On Wed, Apr 2, 2014 at 9:08 AM, Kazu Yamamoto <kazu@iij.ad.jp> wrote:
Hi Michael,

Thank you for your reply.

> I suppose theoretically you could be talking about a situation where Mighty
> is hosting a CGI application that receives user data and produces a static
> HTML file as a result.

Yes. Also I'm thinking about Yesod.


Yesod has more of a focus on dynamic content, and in those cases, we *do* already set charset=utf8[1]. Where this would affect Yesod is in yesod-static, in which case the same logic I've applied to Mighty would apply: users should not be able to affect the content of static files under normal circumstances, so the security concern is pretty remote.

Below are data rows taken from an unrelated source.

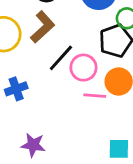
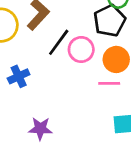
pink line: (95, 96) -> (109, 83), moved

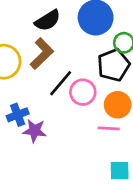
purple star: (40, 129) -> (35, 131), moved

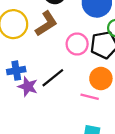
black line: (61, 83) -> (53, 78), moved
pink circle: (83, 92) -> (77, 44), moved

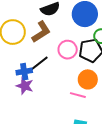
blue cross: (16, 71) -> (24, 72), moved
black line: (53, 78) -> (39, 64), moved

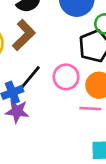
pink circle: (68, 50) -> (66, 77), moved

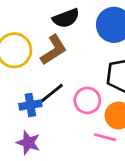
purple star: (17, 111) -> (28, 143), moved

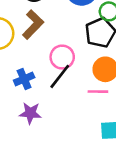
black line: (50, 94) -> (60, 76), moved
pink circle: (87, 100) -> (62, 57), moved

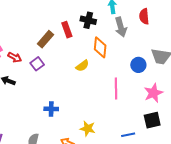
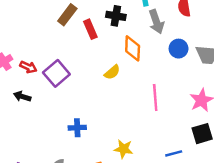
brown rectangle: (45, 39) -> (67, 15), moved
purple square: (37, 64) -> (56, 73), size x1.5
blue circle: (138, 65) -> (179, 49), moved

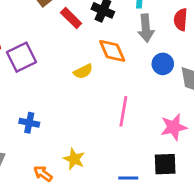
red rectangle: (90, 29) -> (71, 18), turned -36
orange diamond: (133, 48) -> (112, 51), turned -40

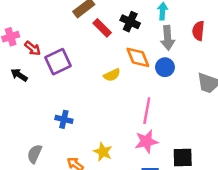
blue circle: (163, 64) -> (165, 67), moved
pink star: (174, 127) -> (146, 141), moved

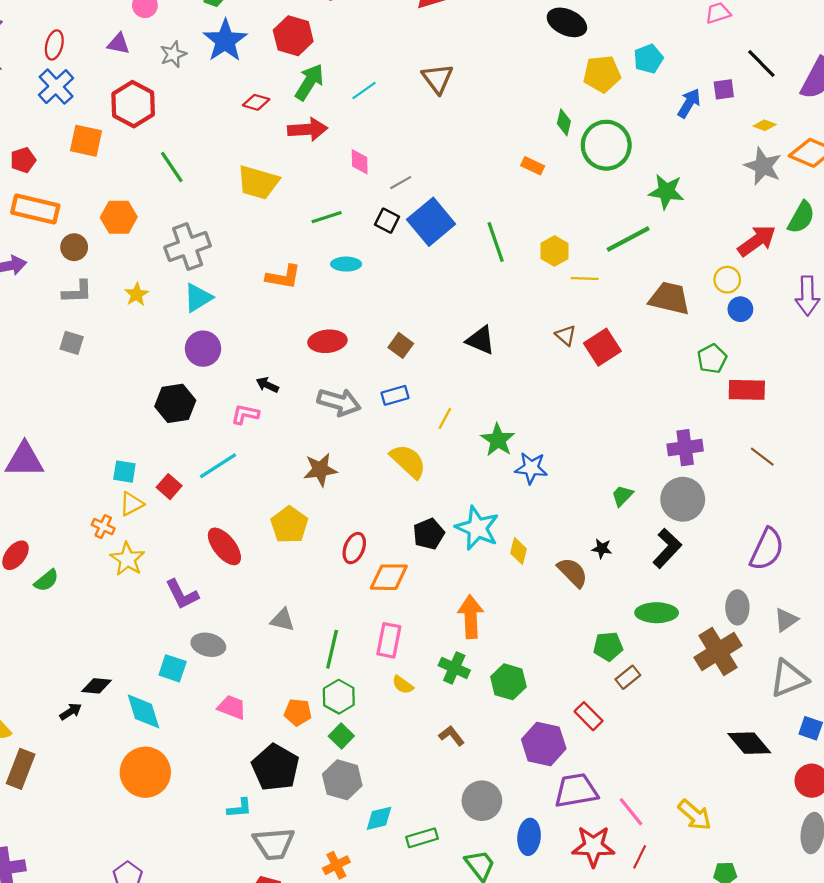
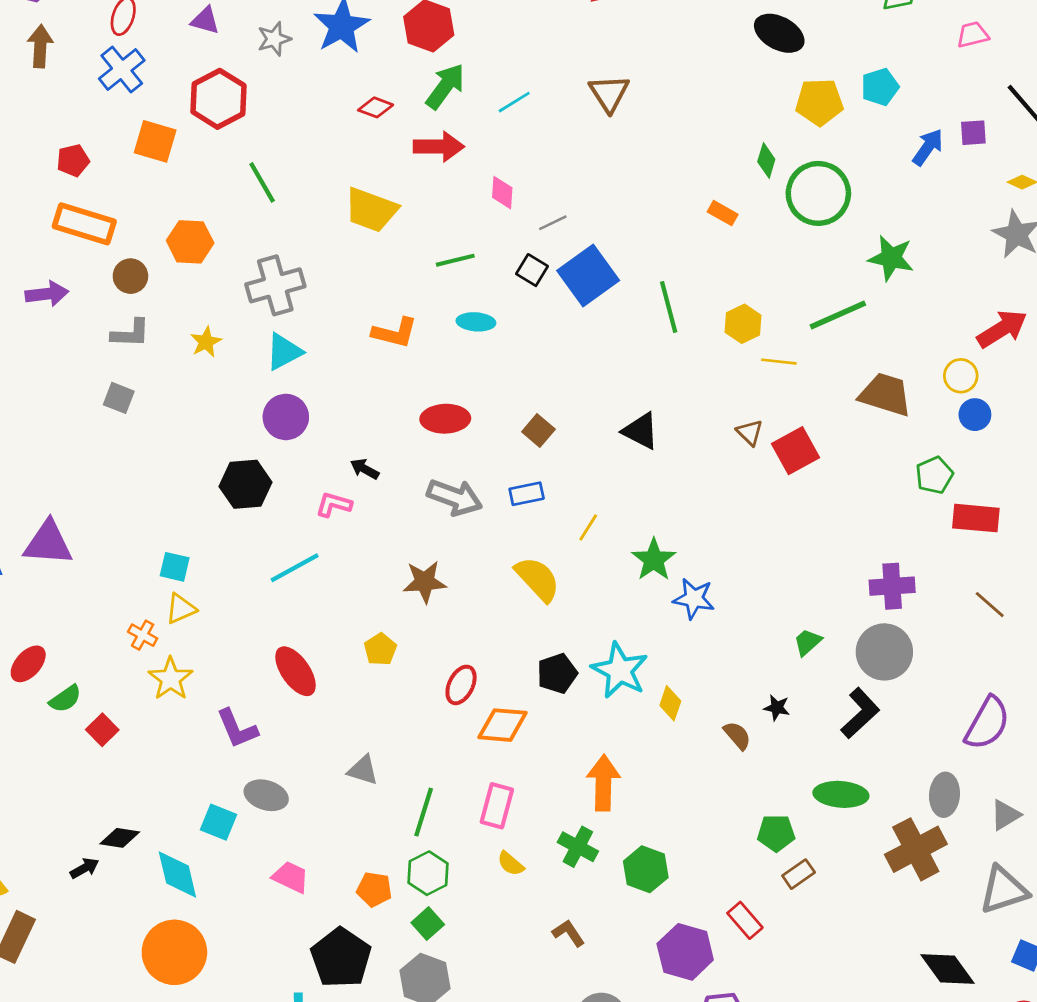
red square: (169, 487) -> (102, 730), moved
yellow pentagon: (289, 525) -> (380, 649), size x0.7
brown semicircle: (573, 572) -> (737, 735), size x0.7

[1] https://github.com/yesodweb/yesod/blob/master/yesod-core/Yesod/Core/Content.hs#L161
 
> But it
> could be worked around by the CGI application using <meta charset=...>
> instead.

Yes. Is this rarely used in Yesod?


Yes. Dynamic responses don't normally go via static file serving at all. In WAI terms, we always end up with a ResponseBuilder, not a ResponseFile, for dynamic content.
 
> So that comes to the question: is it safe for Mighty, mime-types, etc, to
> require that all HTML files are stored as UTF-8? I'd say, as long as
> there's a way for a user to override that if necessary, it sounds good to
> me. mime-types does provide such a capability, so I'd be in favor of
> tweaking its textual types to include explicit charset information.

Probably I was too sensitive. Based on your discussion, it is
safer/better for Mighty not to hard-code charset.


To be clear, besides the security concerns, there is *definitely* a usability advantage in specifying charsets explicitly, in that the browser doesn't need to use defaults or guessing[2]. This just comes down to a numbers game: is it more likely that a browser will mis-guess the character encoding of UTF8 data, or that someone running Mighty will provide non-UTF8 data?

One other point in the favor of specifying encoding type is that serving of a file will *reliably* fail. Without a charset, some browsers may guess the wrong character encoding while others won't, which makes it difficult to debug. If you *always* serve with charset=utf8 and that turns out to be wrong, you'll find out quickly and reliably.

[2] http://en.wikipedia.org/wiki/Charset_detection